Тут для Лёксы наступила минута самого жгучего стыда, ей было «хоть сквозь землю провались», как говорили потом Микитовна и Микитова невестка.
— Как прочитаешь, Лёксочка, расскажи же хоть нам, как ему там живется,— ласково попросила Лёксу сама Лявонова мать.
На том разговор и кончился. Лёкса как ошпаренная убежала с письмом домой, Задумиха пошла к своим, чтоб посмеяться с теткой, Микитова невестка отправилась с новостью по всему Темнолесью, а Микитовна с чего-то запечалилась и без причины накинулась на мать, зачем она выдала Лёксин секрет.
Задумихе не сиделось у своих. И кашель немного отпустил ее. Позвав тетку прийти к ним посидеть вечерком, она пошла с Михасихой домой обедать.
Обед получился невеселый. Михасиха была удручена, что рано закрыла вьюшку и Задума угорел. Задумихе очень хотелось поделиться новостью, но бедный отец все еще так маялся, что места себе не находил.
Тем временем опустились на землю сумерки.
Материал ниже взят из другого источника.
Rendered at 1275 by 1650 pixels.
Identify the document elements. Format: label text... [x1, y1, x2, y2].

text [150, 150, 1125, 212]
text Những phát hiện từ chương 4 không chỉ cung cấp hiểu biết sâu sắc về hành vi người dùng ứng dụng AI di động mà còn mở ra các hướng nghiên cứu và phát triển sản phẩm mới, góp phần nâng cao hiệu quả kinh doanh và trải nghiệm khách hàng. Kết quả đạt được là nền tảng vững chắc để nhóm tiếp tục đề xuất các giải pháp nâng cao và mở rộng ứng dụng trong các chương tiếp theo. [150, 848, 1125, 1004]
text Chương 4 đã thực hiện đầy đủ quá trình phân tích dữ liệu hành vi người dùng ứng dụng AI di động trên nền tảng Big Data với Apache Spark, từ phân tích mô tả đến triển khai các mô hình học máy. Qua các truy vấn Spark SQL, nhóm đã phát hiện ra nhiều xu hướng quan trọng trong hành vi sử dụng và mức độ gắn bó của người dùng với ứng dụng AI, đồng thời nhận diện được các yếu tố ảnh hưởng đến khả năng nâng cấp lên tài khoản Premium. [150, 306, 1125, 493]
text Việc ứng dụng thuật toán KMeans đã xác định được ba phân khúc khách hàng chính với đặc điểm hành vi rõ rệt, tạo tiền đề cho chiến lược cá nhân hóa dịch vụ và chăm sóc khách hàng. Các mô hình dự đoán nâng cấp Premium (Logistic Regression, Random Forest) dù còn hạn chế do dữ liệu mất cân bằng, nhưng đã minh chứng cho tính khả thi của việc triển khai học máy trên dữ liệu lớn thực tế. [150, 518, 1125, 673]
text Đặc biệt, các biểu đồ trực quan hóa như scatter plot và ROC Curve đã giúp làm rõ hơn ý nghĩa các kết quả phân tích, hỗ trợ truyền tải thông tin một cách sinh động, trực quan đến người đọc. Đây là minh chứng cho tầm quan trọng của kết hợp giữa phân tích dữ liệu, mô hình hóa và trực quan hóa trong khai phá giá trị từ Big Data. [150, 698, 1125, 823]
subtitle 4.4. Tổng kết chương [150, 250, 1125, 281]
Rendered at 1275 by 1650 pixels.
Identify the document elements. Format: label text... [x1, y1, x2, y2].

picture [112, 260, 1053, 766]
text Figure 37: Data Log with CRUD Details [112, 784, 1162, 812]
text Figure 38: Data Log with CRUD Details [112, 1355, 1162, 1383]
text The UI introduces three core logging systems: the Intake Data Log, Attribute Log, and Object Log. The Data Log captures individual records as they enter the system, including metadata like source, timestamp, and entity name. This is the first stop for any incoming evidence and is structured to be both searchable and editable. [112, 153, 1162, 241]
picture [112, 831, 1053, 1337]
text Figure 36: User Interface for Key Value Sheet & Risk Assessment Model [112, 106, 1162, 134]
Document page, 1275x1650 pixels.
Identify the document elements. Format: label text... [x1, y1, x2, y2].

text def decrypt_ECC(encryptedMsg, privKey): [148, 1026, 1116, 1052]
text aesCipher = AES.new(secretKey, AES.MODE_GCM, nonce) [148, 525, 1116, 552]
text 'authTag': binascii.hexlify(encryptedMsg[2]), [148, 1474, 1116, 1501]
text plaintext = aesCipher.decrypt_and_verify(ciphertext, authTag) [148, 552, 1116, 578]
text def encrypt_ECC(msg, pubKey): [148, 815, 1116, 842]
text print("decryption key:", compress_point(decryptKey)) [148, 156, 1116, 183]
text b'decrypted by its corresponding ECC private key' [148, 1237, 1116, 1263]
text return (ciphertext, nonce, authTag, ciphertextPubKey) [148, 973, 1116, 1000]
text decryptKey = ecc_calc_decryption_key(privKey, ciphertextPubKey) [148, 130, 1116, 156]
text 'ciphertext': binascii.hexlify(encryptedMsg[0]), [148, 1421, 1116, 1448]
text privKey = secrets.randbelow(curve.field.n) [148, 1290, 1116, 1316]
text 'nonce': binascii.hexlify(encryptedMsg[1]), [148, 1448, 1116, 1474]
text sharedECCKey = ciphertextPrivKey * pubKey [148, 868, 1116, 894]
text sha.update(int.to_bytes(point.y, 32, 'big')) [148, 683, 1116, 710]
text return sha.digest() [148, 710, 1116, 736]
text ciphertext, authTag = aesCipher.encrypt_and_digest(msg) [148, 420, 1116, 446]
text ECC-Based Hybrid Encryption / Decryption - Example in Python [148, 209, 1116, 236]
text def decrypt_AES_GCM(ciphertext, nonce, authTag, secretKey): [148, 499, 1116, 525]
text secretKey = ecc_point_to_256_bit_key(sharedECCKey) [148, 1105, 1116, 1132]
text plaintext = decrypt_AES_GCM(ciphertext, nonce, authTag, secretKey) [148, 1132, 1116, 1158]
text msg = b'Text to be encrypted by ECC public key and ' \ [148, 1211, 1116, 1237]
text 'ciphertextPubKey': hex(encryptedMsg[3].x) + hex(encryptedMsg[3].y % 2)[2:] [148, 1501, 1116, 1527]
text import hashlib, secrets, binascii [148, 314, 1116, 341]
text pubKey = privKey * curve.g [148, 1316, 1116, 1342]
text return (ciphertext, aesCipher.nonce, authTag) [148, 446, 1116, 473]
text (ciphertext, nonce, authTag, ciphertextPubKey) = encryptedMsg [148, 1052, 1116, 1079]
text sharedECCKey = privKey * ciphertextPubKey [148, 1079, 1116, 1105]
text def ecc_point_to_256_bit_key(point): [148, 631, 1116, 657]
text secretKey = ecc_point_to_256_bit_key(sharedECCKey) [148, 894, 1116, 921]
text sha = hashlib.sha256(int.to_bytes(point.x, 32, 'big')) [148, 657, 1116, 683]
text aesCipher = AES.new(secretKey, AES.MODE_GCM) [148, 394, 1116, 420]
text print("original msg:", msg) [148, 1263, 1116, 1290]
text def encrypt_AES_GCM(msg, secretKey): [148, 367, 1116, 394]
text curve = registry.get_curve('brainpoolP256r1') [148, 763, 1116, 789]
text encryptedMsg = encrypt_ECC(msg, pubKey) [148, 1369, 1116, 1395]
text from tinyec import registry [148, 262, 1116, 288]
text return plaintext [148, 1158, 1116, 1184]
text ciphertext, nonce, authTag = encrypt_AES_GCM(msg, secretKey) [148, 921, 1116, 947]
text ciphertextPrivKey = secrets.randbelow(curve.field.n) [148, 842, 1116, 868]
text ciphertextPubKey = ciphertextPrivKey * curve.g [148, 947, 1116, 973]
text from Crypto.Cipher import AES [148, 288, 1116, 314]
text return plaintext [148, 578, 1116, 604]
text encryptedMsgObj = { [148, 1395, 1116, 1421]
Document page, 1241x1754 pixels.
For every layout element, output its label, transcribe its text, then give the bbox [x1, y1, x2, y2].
Придя домой, Лёкса носилась с письмом как кот с салом. К сожалению, сама она ничего не смогла разобрать... Вечером собрались хлопцы и девчата. Кликнули Тимоха, печникова сына, после Лявона наибольшего темнолесского грамотея. Лёкса, закрываясь платком, краснея и как бы нехотя, показывала то письмо всем. Наконец печников сын Тимох уселся на скамейку, под самую лампу, и стал читать.
«Здорова ли ты, моя дорогая, моя любимая, моя красивенькая Лёксочка»...
И вся хата, вся как есть, ложилась от смеха.
А Лёкса, улучив минутку потише, с капелькой гнева говорила:
— Ну и что? Чего вы регочете? Это ж так в письмах пишется...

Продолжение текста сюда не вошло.